Censored: CyBC pulls the plug on raunchy scenes

By Andrew Adamides

CYBC ANNOYED viewers with a spot of on-the-job censoring on Friday night, when they abruptly stopped showing the film Body Language half way through and replaced it with an old Greek comedy – apparently because the film was too sexy.

The 1995 TV movie began as scheduled at 9pm on CyBC1. Just under an hour later, there was an advertising break, followed by trailers for upcoming programmes. Then the Greek film, an innocuous late sixties comedy, began and Body Language was conveniently forgotten.

Body Language is an erotic potboiler which stars Tom Berenger as a married lawyer who begins an obsessive sexual relationship with stripper Heidi Seinz. But Seinz is married to a crook, and when he finds out that Berenger is her lover, and is defending a man accused of murder, he starts blackmailing him.

The film’s hotter moments include a bedroom scene featuring Berenger and screen wife Nancy Travis, after which Travis cavorts topless in their kitchen. Another steamy sequence occurs when Berenger goes to watch Seinz’ act at a strip club. Coming on in a sailor suit, she does an on-screen striptease and he stuffs money into her underwear. The two then have an abortive romp in Seinz’ dressing room, cut short by the arrival of her husband.

Then they… you get the picture.
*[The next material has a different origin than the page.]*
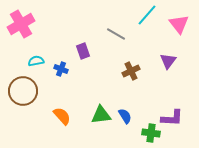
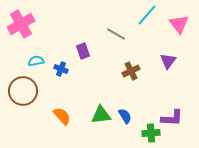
green cross: rotated 12 degrees counterclockwise
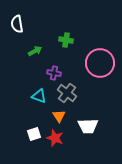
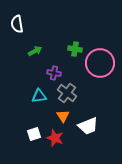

Or rather, you don’t, because CyBC decides you shouldn’t be watching such smut.

Body Language was originally made for an American cable network, which allows far more explicit scenes than any terrestrial channel.
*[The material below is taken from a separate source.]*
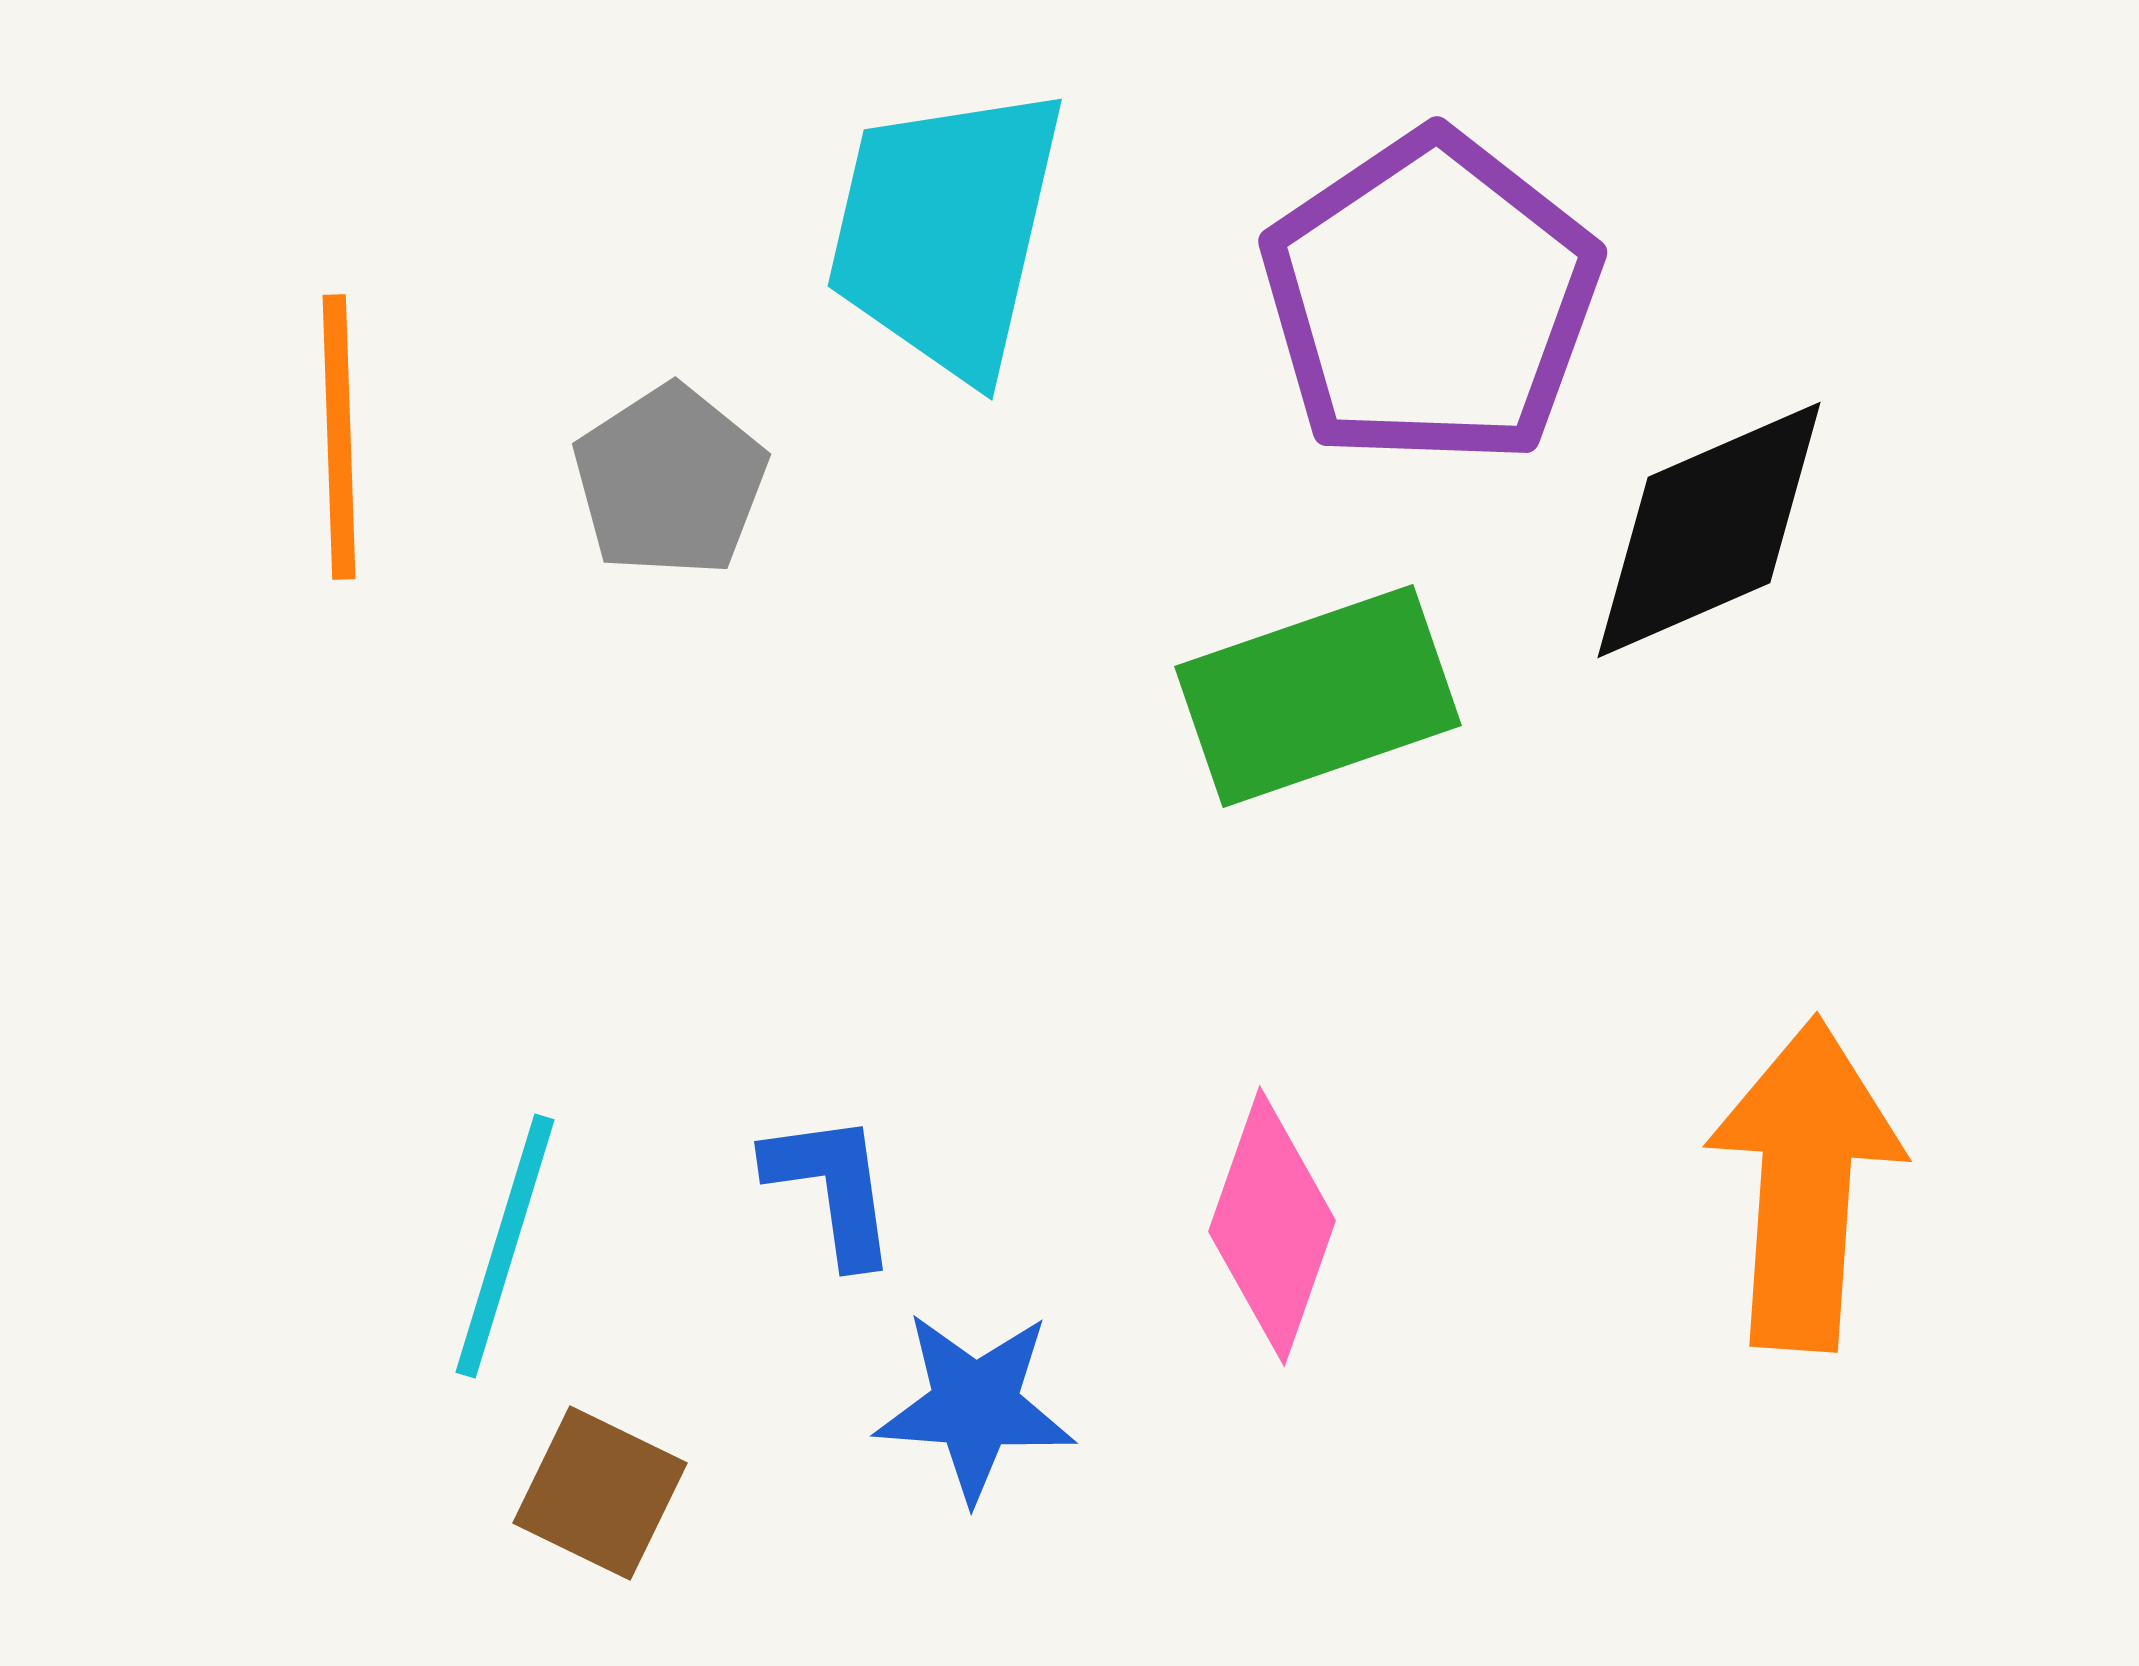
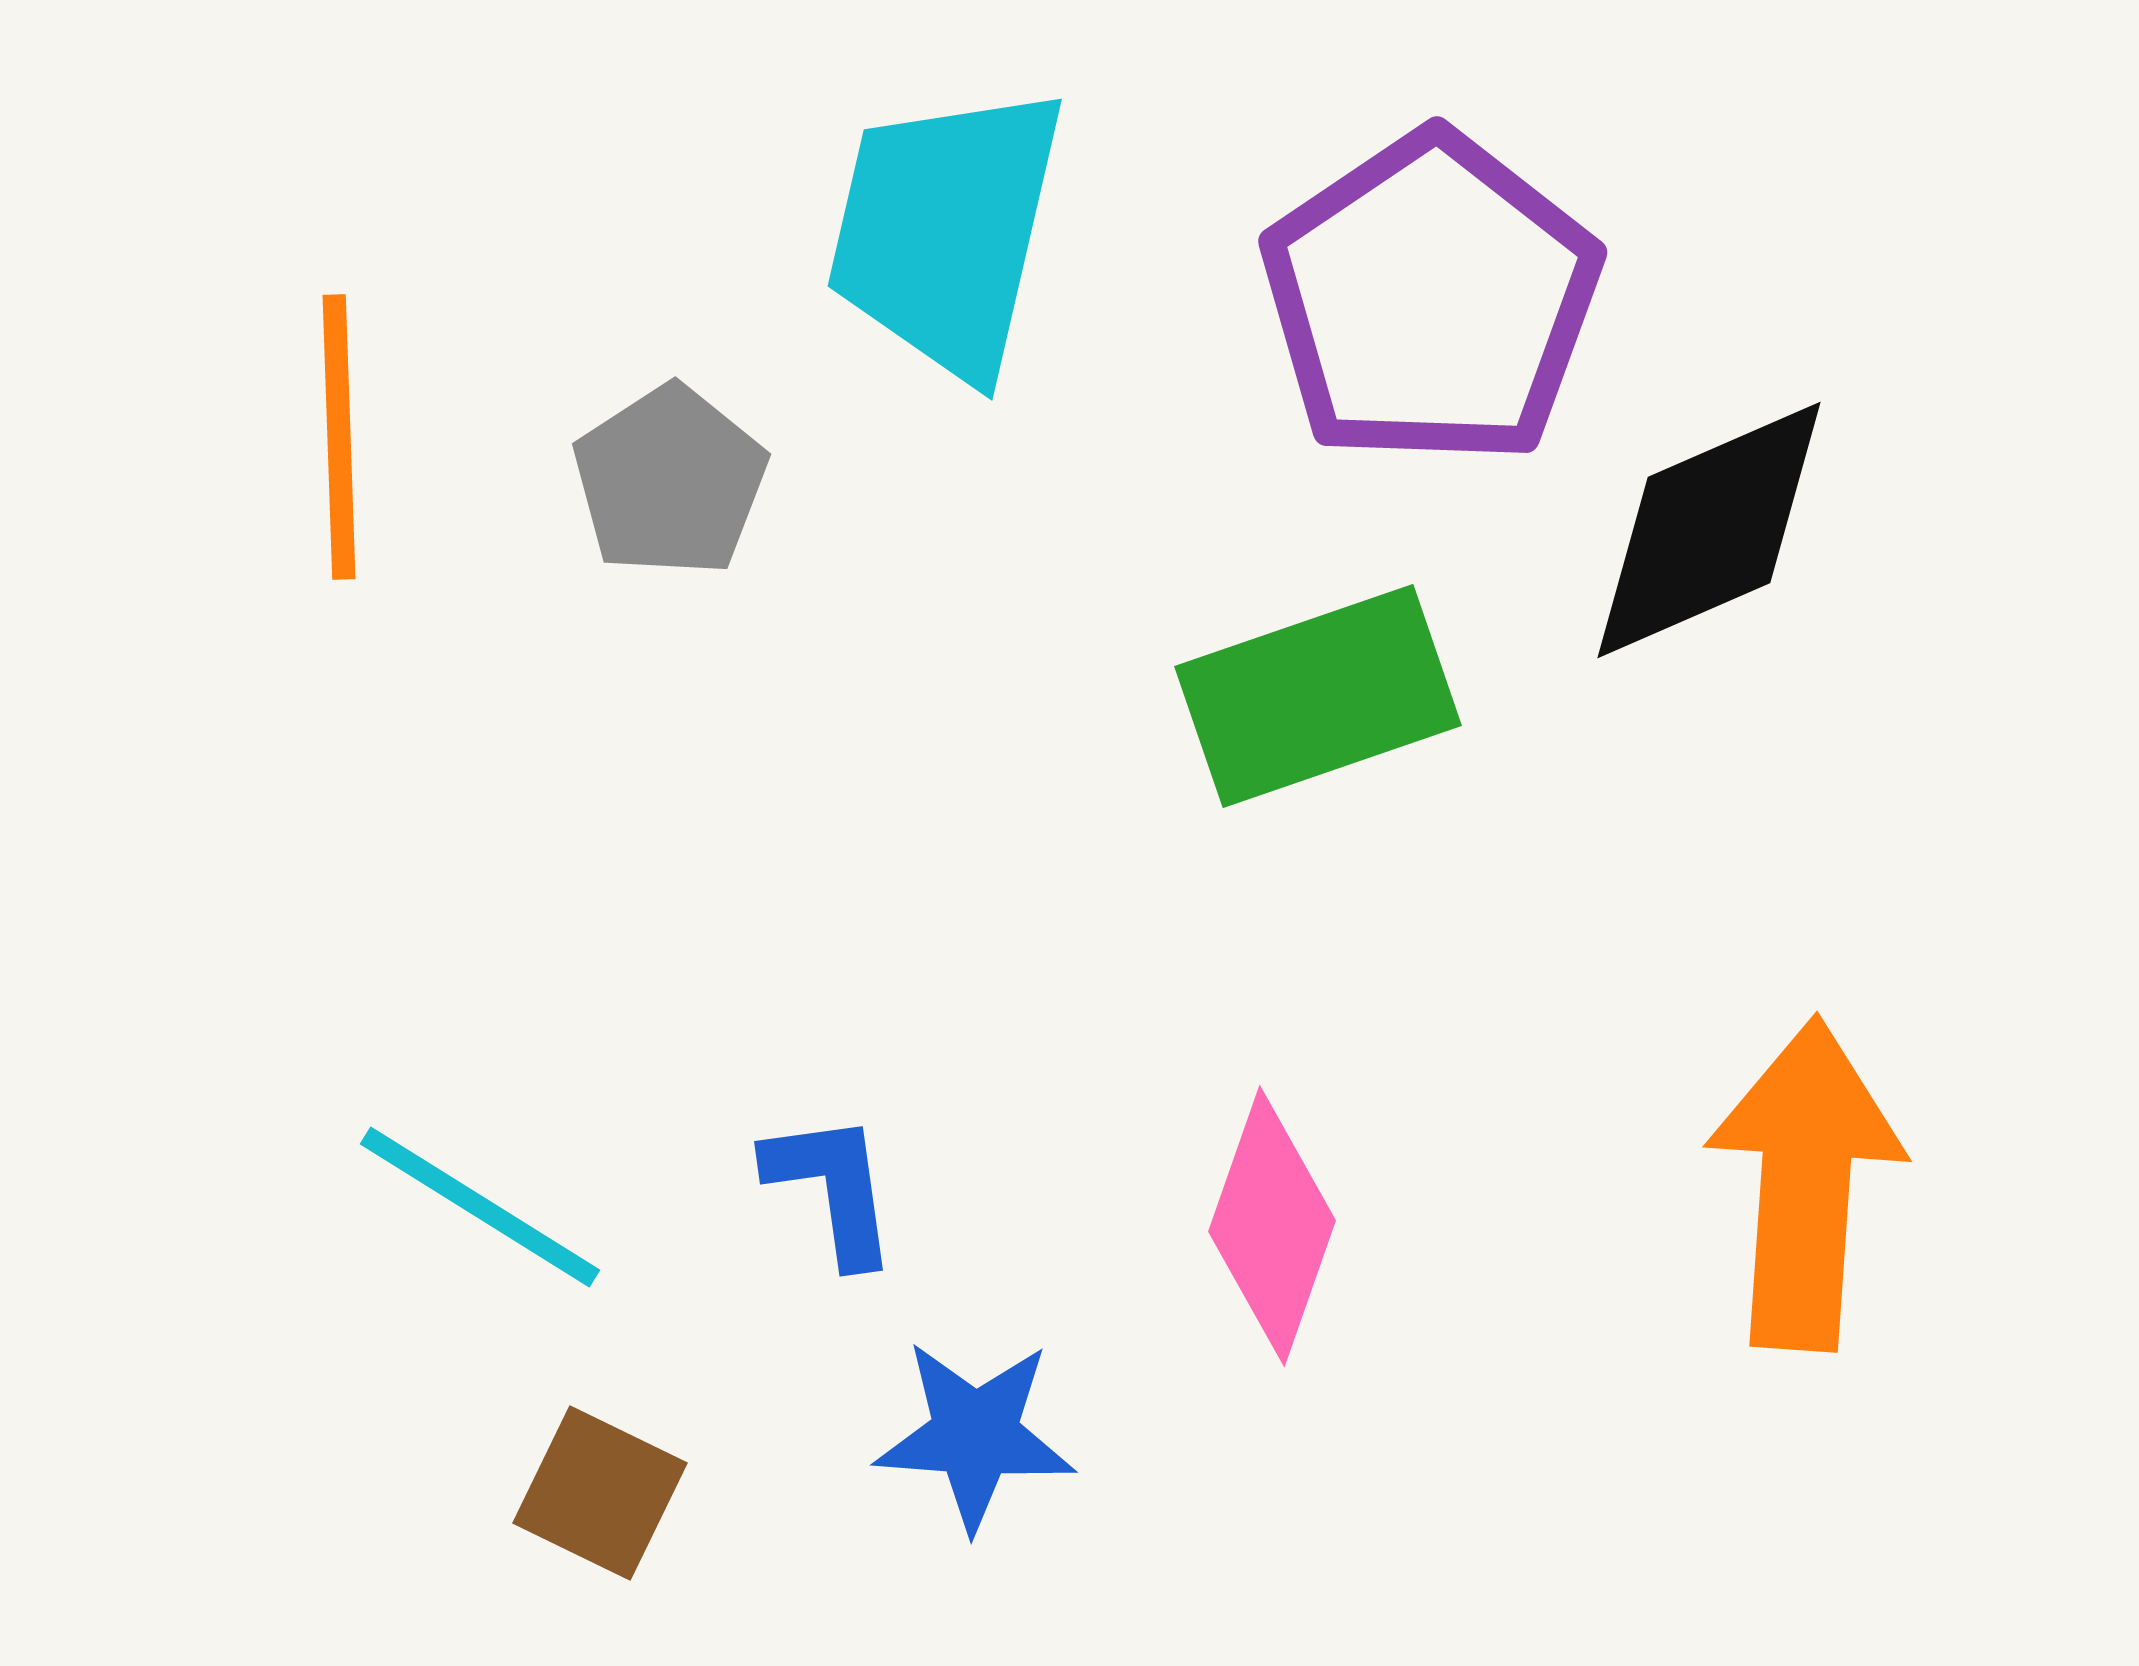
cyan line: moved 25 px left, 39 px up; rotated 75 degrees counterclockwise
blue star: moved 29 px down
No-one at CyBC was available for comment yesterday, and it is not known if it received complaints from viewers about the film’s raunchiness.

But Greek press reports yesterday said that members of the public had tried to contact CyBC to complain about Body Language being cut short, but there was no-one at CyBC answering the phones.

One angry viewer told The Sunday Mail yesterday: “I thought I was going mad. I switched channels for a minute, and when I came back to CyBC1, I thought the Greek film was another trailer. But then there were the credits, and it just didn’t stop.”

“You can’t just cut a film with no warning in the middle and pretend nothing has happened. It spoils the night of many thousands of viewers. And if you think a film is fit to be shown after 9pm, then why not have the courage to show it in its entirety?”

The viewer also pointed out that the film “wasn’t actually pornographic” and added that “given the plot, that he’s going out with a stripper, it’s a bit hard not to show anything.”